• [Work item]
Copy the lines in the listing below, swapping "Nokia 5.3" for "Nokia 5.4" wherever it occurs and leaving everything else unchanged.

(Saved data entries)
-=-=-
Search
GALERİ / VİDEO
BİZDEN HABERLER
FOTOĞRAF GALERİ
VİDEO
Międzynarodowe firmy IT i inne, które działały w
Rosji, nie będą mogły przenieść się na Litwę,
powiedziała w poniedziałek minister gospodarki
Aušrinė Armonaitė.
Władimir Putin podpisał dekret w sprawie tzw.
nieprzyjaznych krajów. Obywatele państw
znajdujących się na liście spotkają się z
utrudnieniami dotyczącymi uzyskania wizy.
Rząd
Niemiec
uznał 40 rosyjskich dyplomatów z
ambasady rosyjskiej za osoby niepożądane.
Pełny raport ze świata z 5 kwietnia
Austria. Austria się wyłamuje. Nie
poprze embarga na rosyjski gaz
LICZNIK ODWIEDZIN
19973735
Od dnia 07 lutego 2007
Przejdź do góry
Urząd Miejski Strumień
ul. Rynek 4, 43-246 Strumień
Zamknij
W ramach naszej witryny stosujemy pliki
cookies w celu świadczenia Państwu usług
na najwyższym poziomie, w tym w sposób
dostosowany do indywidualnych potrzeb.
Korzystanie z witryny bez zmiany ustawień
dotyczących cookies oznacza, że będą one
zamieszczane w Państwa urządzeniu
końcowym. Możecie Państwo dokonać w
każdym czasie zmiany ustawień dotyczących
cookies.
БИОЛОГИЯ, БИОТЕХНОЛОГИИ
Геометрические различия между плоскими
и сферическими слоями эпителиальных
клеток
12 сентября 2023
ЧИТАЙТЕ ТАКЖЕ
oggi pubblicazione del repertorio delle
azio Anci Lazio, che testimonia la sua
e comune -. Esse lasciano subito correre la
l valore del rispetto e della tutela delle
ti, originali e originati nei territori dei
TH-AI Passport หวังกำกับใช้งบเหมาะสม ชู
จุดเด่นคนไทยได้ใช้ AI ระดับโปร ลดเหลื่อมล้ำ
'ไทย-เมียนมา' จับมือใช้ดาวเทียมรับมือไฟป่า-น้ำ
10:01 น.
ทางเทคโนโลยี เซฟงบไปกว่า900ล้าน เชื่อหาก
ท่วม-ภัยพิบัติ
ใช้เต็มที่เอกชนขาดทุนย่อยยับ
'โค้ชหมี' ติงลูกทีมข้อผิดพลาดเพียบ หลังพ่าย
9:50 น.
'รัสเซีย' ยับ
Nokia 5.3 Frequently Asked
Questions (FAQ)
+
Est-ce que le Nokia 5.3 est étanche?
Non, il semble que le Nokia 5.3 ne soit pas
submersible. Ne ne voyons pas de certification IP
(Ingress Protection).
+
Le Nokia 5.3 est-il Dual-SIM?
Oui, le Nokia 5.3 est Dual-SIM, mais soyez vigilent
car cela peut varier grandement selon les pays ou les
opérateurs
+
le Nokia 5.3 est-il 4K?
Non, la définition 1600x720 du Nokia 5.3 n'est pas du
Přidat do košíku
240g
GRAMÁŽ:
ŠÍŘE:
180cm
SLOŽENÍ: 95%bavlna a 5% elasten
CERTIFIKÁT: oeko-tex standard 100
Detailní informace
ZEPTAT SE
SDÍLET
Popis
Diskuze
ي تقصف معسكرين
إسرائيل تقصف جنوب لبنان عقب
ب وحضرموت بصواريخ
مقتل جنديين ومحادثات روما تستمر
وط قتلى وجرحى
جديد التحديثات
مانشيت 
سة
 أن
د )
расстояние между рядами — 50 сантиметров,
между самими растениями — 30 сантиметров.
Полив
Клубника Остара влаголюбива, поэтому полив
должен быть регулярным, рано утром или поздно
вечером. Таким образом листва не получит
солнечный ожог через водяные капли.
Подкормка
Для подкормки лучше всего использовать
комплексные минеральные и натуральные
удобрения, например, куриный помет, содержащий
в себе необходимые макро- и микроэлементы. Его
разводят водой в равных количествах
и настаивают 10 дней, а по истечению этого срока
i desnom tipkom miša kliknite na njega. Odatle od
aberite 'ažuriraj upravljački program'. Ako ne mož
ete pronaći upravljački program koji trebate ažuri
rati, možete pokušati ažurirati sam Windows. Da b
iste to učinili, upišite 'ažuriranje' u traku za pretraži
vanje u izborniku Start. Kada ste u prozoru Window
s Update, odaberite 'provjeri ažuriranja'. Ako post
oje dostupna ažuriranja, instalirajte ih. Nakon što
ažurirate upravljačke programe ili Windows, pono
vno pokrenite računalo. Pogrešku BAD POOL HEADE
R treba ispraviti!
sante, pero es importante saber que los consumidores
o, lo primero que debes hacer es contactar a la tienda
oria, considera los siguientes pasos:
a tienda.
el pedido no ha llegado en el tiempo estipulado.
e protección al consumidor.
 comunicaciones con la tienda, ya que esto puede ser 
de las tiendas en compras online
-=-=-
• [Written answer]
Search
GALERİ / VİDEO
BİZDEN HABERLER
FOTOĞRAF GALERİ
VİDEO
Międzynarodowe firmy IT i inne, które działały w
Rosji, nie będą mogły przenieść się na Litwę,
powiedziała w poniedziałek minister gospodarki
Aušrinė Armonaitė.
Władimir Putin podpisał dekret w sprawie tzw.
nieprzyjaznych krajów. Obywatele państw
znajdujących się na liście spotkają się z
utrudnieniami dotyczącymi uzyskania wizy.
Rząd
Niemiec
uznał 40 rosyjskich dyplomatów z
ambasady rosyjskiej za osoby niepożądane.
Pełny raport ze świata z 5 kwietnia
Austria. Austria się wyłamuje. Nie
poprze embarga na rosyjski gaz
LICZNIK ODWIEDZIN
19973735
Od dnia 07 lutego 2007
Przejdź do góry
Urząd Miejski Strumień
ul. Rynek 4, 43-246 Strumień
Zamknij
W ramach naszej witryny stosujemy pliki
cookies w celu świadczenia Państwu usług
na najwyższym poziomie, w tym w sposób
dostosowany do indywidualnych potrzeb.
Korzystanie z witryny bez zmiany ustawień
dotyczących cookies oznacza, że będą one
zamieszczane w Państwa urządzeniu
końcowym. Możecie Państwo dokonać w
każdym czasie zmiany ustawień dotyczących
cookies.
БИОЛОГИЯ, БИОТЕХНОЛОГИИ
Геометрические различия между плоскими
и сферическими слоями эпителиальных
клеток
12 сентября 2023
ЧИТАЙТЕ ТАКЖЕ
oggi pubblicazione del repertorio delle
azio Anci Lazio, che testimonia la sua
e comune -. Esse lasciano subito correre la
l valore del rispetto e della tutela delle
ti, originali e originati nei territori dei
TH-AI Passport หวังกำกับใช้งบเหมาะสม ชู
จุดเด่นคนไทยได้ใช้ AI ระดับโปร ลดเหลื่อมล้ำ
'ไทย-เมียนมา' จับมือใช้ดาวเทียมรับมือไฟป่า-น้ำ
10:01 น.
ทางเทคโนโลยี เซฟงบไปกว่า900ล้าน เชื่อหาก
ท่วม-ภัยพิบัติ
ใช้เต็มที่เอกชนขาดทุนย่อยยับ
'โค้ชหมี' ติงลูกทีมข้อผิดพลาดเพียบ หลังพ่าย
9:50 น.
'รัสเซีย' ยับ
Nokia 5.4 Frequently Asked
Questions (FAQ)
+
Est-ce que le Nokia 5.4 est étanche?
Non, il semble que le Nokia 5.4 ne soit pas
submersible. Ne ne voyons pas de certification IP
(Ingress Protection).
+
Le Nokia 5.4 est-il Dual-SIM?
Oui, le Nokia 5.4 est Dual-SIM, mais soyez vigilent
car cela peut varier grandement selon les pays ou les
opérateurs
+
le Nokia 5.4 est-il 4K?
Non, la définition 1600x720 du Nokia 5.4 n'est pas du
Přidat do košíku
240g
GRAMÁŽ:
ŠÍŘE:
180cm
SLOŽENÍ: 95%bavlna a 5% elasten
CERTIFIKÁT: oeko-tex standard 100
Detailní informace
ZEPTAT SE
SDÍLET
Popis
Diskuze
ي تقصف معسكرين
إسرائيل تقصف جنوب لبنان عقب
ب وحضرموت بصواريخ
مقتل جنديين ومحادثات روما تستمر
وط قتلى وجرحى
جديد التحديثات
مانشيت 
سة
 أن
د )
расстояние между рядами — 50 сантиметров,
между самими растениями — 30 сантиметров.
Полив
Клубника Остара влаголюбива, поэтому полив
должен быть регулярным, рано утром или поздно
вечером. Таким образом листва не получит
солнечный ожог через водяные капли.
Подкормка
Для подкормки лучше всего использовать
комплексные минеральные и натуральные
удобрения, например, куриный помет, содержащий
в себе необходимые макро- и микроэлементы. Его
разводят водой в равных количествах
и настаивают 10 дней, а по истечению этого срока
i desnom tipkom miša kliknite na njega. Odatle od
aberite 'ažuriraj upravljački program'. Ako ne mož
ete pronaći upravljački program koji trebate ažuri
rati, možete pokušati ažurirati sam Windows. Da b
iste to učinili, upišite 'ažuriranje' u traku za pretraži
vanje u izborniku Start. Kada ste u prozoru Window
s Update, odaberite 'provjeri ažuriranja'. Ako post
oje dostupna ažuriranja, instalirajte ih. Nakon što
ažurirate upravljačke programe ili Windows, pono
vno pokrenite računalo. Pogrešku BAD POOL HEADE
R treba ispraviti!
sante, pero es importante saber que los consumidores
o, lo primero que debes hacer es contactar a la tienda
oria, considera los siguientes pasos:
a tienda.
el pedido no ha llegado en el tiempo estipulado.
e protección al consumidor.
 comunicaciones con la tienda, ya que esto puede ser 
de las tiendas en compras online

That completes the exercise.